*Assignment*.
For this exercise, output the line containing "It's less difficult to handle" and all lines after it to the end of the records, exactly, with no other content.

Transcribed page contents
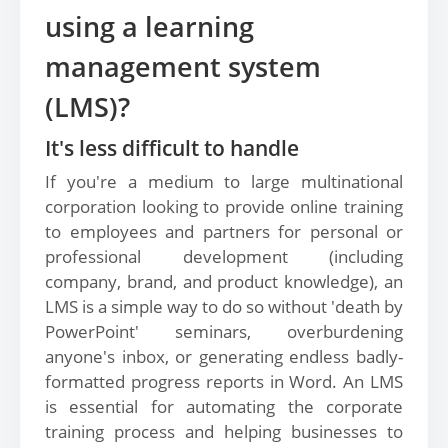
using a learning
management system
(LMS)?
It's less difficult to handle
If you're a medium to large multinational
corporation looking to provide online training
to employees and partners for personal or
professional development (including
company, brand, and product knowledge), an
LMS is a simple way to do so without 'death by
PowerPoint' seminars, overburdening
anyone's inbox, or generating endless badly-
formatted progress reports in Word. An LMS
is essential for automating the corporate
training process and helping businesses to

*Response below*.
It's less difficult to handle
If you're a medium to large multinational
corporation looking to provide online training
to employees and partners for personal or
professional development (including
company, brand, and product knowledge), an
LMS is a simple way to do so without 'death by
PowerPoint' seminars, overburdening
anyone's inbox, or generating endless badly-
formatted progress reports in Word. An LMS
is essential for automating the corporate
training process and helping businesses to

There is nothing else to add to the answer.